Warum NICHT Datadog/New Relic:

Zu teuer für Startup (Datadog ~$2k/Monat bei Production-Scale)
Zu viele Features = Alert-Fatigue
Overkill für MVP

Consequences

Positiv:

Sentry fängt Frontend + Backend Errors zentral ab
Grafana Loki self-hosted = DSGVO-konforme Log-Speicherung
Better Uptime Status Page schafft Vertrauen bei Kunden

Negativ:

Self-hosted Grafana = Wartungs-Aufwand (DEV muss Updaten)
Better Uptime kostenlos nur 60 Checks/min, bei mehreren Services ggf. Upgrade nötig
Alert-Fatigue möglich wenn nicht richtig konfiguriert

Monitoring Requirements (Cartly-spezifisch)

API:
  - Error Rate: > 1% → SEV-2 Alert
  - P99 Latency: > 2s → SEV-3 Alert
  - Health Check failures: > 3 → SEV-2 Alert

Database (Neon):
  - Connection Pool: > 80% utilized → SEV-3
  - Slow Queries: > 1s → SEV-3
  - Replication Lag: > 5s → SEV-2

Business:
  - Failed Payments: > 0 → SEV-1
  - Auth Failures (brute force): > 10/min → SEV-2
  - Data Export Requests: DSGVO-Compliance-Tracking

Accepted: 2026-07-03

**GELIEFERTE DATENSÄTZE:**
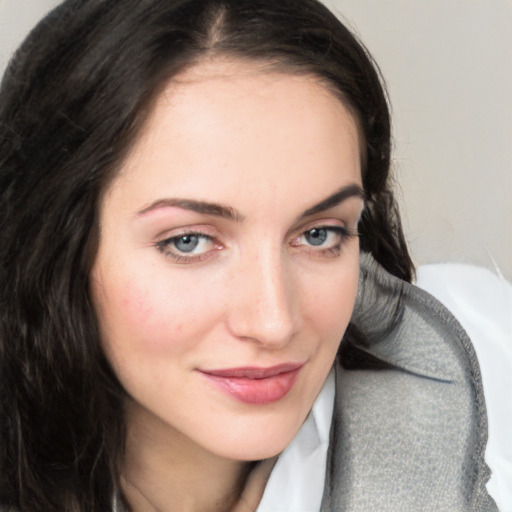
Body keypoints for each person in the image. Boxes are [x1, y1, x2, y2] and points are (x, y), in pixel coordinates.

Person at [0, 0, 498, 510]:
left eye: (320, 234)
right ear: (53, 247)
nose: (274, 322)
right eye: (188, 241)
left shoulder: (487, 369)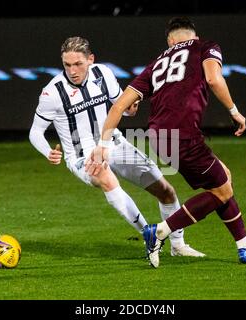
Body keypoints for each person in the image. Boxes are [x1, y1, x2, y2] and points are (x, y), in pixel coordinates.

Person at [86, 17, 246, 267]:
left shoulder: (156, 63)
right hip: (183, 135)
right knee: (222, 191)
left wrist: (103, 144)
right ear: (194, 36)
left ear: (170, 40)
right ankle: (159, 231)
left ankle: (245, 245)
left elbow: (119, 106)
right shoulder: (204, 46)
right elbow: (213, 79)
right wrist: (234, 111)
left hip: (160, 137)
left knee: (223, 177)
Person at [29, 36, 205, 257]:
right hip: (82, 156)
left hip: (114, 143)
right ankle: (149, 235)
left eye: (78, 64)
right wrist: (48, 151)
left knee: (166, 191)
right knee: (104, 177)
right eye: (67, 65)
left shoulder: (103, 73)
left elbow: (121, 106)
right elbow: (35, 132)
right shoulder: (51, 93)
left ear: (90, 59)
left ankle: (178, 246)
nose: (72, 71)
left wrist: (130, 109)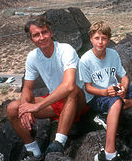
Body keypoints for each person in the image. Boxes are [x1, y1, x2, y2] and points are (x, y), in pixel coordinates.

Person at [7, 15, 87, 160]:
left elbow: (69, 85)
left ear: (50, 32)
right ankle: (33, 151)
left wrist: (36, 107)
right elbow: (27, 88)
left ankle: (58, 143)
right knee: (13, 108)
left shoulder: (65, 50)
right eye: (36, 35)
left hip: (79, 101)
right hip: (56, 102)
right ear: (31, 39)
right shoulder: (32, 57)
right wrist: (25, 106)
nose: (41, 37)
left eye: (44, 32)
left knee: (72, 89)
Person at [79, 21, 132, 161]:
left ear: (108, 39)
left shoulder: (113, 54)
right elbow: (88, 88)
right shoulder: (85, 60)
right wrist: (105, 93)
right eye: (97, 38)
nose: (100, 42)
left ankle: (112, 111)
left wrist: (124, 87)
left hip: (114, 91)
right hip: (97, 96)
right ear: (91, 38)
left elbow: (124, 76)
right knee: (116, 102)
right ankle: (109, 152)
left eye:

**AUFGABENLISTE:**
- 1) Gib bitte den Teil des Auszugs wörtlich aus, der mit den Worten „Sentry fängt Frontend“ beginnt und mit „Monitoring Requirements (Cartly-spezifisch)“ endet.
- 2) Welche Alert-Stufe sieht der Auszug für fehlgeschlagene Zahlungen vor?

**ERGEBNISSE:**
- 1)
Sentry fängt Frontend + Backend Errors zentral ab
Grafana Loki self-hosted = DSGVO-konforme Log-Speicherung
Better Uptime Status Page schafft Vertrauen bei Kunden

Negativ:

Self-hosted Grafana = Wartungs-Aufwand (DEV muss Updaten)
Better Uptime kostenlos nur 60 Checks/min, bei mehreren Services ggf. Upgrade nötig
Alert-Fatigue möglich wenn nicht richtig konfiguriert

Monitoring Requirements (Cartly-spezifisch)

- 2) SEV-1, sobald mehr als 0 Zahlungen fehlschlagen.